J'adore ton texte, j'en ai presque les larmes aux yeux tellement j'ai galéré avant de trouver ds les milieux, sur internet, ds les bouquins, une once de ressemblance avec ce que je me sens être...j'ai lgtps cherché à savoir si je n'étais pas trans, mais au fond, je me rends bien cpte que cette idée ne me va pas, j'ai pas la sensation de transitionner, d'avoir un pb avec le genre qui m'est assigné, ni avec mon sexe, mais avec l'existence même du sexe/genre. Du coup que je sois elle ou il, c'est problématique. Je me sens ni l'un ni l'Autre, ou alors les deux ou plus que ça. Cette foutue société binaire n'a inventé aucune catégorie pour moi, donc je peine à me nommer. serait-il possible de rentrer en contact avec toi via le net ?? encore merci pr ce texte! voici mon adresse e-mail en tout cas evan.elli@live.fr. peut-être à bientôt !

Naïel a dit…

visibilité genderqueer!!!
bon un forum s'est créé si cela vous intéresse:)
http://nogender.incorp-fabrique.org/

Frédéric a dit…

Bonjour,
je trouve votre texte magnifique, il m'a vraiment ému... Nous voudrions le publier dans la revue littéraire française RAVAGES dans un numéro consacré au Queer, avec des textes de Judith Butler, Wendy Delorme, Jonathan Littell, et d'autres témoignages littéraires.
Nous présenterons votre blog bien sûr
En espérant votre réponse
Fréderic
Mon mail:
fredericjoignot@orange.fr

Pauline RICCO a dit…

Bonjour,

J'ai découvert votre texte justement dans la revue RAVAGES et comme son rédacteur, il m'a extrêmement émue et bousculée. Je me permets de vous écrire car je suis actuellement étudiante en master de graphisme et je fais un mémoire sur les identités et la culture queer. Ensuite cela se concrétise sur un projet soit d'édition, vidéo, site ou toute autre forme de "visibilité".
J'aimerais beaucoup discuter avec vous et vous en parler.
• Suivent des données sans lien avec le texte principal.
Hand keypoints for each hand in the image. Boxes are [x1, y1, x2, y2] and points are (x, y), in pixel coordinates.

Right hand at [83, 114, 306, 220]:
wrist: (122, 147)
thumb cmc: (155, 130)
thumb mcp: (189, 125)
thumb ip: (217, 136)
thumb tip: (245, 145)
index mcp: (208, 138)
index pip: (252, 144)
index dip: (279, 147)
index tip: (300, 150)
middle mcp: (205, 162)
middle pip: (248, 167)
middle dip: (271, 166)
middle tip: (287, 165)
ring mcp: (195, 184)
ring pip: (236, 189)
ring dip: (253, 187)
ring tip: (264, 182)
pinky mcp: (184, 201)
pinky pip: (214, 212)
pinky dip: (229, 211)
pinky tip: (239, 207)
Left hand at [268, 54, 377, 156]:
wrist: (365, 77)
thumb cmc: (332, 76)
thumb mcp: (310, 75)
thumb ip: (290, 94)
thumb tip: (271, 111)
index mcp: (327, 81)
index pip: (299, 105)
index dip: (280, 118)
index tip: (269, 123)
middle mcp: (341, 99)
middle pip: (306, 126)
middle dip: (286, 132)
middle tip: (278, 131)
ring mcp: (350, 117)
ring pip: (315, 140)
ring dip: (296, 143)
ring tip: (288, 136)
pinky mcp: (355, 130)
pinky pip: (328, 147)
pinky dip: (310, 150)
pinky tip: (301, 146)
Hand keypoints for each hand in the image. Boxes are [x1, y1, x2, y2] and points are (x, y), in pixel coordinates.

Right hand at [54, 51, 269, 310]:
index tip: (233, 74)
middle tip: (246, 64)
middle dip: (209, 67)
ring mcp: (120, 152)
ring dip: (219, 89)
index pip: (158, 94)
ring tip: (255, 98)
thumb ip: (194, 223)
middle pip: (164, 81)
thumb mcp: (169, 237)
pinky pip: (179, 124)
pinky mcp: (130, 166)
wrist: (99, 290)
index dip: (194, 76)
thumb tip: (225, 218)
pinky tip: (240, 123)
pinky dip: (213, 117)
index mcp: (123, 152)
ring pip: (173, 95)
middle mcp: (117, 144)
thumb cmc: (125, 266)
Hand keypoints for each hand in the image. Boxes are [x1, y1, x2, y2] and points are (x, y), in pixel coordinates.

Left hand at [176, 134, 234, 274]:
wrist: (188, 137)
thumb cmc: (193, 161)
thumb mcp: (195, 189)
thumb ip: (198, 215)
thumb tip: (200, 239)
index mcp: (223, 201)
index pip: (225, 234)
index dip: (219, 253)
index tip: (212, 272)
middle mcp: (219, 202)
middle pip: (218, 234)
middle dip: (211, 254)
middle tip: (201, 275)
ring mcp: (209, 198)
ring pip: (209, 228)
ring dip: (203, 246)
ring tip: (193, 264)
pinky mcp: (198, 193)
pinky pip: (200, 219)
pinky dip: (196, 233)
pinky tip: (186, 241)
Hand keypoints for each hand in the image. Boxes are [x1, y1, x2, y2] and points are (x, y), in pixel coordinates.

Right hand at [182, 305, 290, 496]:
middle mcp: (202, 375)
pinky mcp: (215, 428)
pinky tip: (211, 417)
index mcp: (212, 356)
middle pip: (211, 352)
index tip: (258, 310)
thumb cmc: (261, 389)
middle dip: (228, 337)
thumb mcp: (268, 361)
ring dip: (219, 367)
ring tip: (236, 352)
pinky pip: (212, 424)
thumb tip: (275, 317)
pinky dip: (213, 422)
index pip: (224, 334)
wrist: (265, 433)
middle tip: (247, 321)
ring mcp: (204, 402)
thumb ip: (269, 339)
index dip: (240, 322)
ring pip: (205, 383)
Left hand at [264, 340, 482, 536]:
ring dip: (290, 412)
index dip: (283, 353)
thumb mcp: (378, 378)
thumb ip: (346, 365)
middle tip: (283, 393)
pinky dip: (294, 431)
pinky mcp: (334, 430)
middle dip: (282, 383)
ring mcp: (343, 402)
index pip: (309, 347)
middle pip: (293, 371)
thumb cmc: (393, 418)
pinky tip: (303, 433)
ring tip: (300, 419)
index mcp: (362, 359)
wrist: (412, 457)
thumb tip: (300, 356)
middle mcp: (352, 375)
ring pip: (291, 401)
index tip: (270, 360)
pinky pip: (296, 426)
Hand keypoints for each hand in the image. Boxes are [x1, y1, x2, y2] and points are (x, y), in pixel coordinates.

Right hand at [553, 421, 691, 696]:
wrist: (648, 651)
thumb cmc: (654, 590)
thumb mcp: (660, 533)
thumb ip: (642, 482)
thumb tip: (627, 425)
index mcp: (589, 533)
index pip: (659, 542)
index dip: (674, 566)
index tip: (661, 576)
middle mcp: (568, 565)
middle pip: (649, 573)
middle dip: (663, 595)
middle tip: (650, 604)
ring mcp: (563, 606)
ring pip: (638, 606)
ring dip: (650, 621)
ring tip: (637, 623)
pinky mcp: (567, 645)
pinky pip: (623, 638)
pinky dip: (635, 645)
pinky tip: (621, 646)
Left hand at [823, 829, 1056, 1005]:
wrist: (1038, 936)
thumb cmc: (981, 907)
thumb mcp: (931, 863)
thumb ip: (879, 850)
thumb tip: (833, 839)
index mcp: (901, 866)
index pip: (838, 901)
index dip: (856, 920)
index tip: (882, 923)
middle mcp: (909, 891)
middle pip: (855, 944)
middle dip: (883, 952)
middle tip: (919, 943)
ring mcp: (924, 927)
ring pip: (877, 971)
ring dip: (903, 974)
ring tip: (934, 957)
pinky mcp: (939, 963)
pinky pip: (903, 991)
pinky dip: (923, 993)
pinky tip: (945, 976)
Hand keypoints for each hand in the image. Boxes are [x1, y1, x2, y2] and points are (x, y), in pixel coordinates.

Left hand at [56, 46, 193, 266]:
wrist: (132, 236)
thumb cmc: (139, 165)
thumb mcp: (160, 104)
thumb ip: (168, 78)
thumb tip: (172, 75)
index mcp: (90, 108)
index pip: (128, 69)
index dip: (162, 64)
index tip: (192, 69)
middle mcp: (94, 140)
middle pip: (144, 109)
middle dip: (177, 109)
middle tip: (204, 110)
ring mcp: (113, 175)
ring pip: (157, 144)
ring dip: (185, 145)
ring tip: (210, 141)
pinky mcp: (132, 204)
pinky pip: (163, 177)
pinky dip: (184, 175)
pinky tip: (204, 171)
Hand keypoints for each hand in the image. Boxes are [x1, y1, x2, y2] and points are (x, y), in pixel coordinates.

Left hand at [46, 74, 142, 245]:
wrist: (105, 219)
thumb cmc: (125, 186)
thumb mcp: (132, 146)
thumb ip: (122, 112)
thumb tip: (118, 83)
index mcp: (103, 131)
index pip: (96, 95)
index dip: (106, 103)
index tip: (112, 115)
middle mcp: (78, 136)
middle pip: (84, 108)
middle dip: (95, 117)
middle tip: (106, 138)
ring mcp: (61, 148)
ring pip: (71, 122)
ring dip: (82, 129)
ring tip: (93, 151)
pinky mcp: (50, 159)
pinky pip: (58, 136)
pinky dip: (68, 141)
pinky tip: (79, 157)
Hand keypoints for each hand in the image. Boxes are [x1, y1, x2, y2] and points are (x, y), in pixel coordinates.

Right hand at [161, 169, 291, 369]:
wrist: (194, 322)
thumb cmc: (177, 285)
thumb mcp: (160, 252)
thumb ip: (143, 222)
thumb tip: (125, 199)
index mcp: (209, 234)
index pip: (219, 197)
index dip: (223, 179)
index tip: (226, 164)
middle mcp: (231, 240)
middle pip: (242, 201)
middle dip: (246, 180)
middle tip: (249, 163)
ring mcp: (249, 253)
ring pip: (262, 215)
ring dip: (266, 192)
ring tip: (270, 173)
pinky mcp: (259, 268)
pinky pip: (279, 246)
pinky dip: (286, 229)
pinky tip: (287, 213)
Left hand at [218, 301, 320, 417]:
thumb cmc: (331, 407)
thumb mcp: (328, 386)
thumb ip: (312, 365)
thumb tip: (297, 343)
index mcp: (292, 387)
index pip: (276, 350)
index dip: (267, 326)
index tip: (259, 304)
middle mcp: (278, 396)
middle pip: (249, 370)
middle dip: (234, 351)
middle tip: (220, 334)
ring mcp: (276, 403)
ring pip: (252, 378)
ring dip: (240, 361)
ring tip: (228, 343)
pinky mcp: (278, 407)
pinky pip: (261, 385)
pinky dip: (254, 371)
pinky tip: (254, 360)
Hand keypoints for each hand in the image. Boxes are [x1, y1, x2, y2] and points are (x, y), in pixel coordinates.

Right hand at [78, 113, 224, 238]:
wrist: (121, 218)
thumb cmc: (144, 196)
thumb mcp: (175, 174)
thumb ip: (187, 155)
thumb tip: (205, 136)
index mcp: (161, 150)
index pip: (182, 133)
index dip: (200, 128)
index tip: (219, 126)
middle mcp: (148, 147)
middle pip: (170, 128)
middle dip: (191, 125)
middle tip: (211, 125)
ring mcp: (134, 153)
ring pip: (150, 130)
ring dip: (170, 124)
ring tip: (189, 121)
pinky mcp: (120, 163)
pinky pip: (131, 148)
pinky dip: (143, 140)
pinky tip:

Si vous voulez bien avoir la gentillesse de me contacter à cette adresse :
pauline.ricco@gmail.com

Merci et à bientôt, j'espère
Pauline

P. a dit…

Ton texte m'a bouleverséE. J'aurai pu écrire certains passages moi même: de nombreuses phrases écrites sont celles qui résonnent en moi chaque jour... Bravo et merci pour ce texte qui nous fait sentir mois seulEs.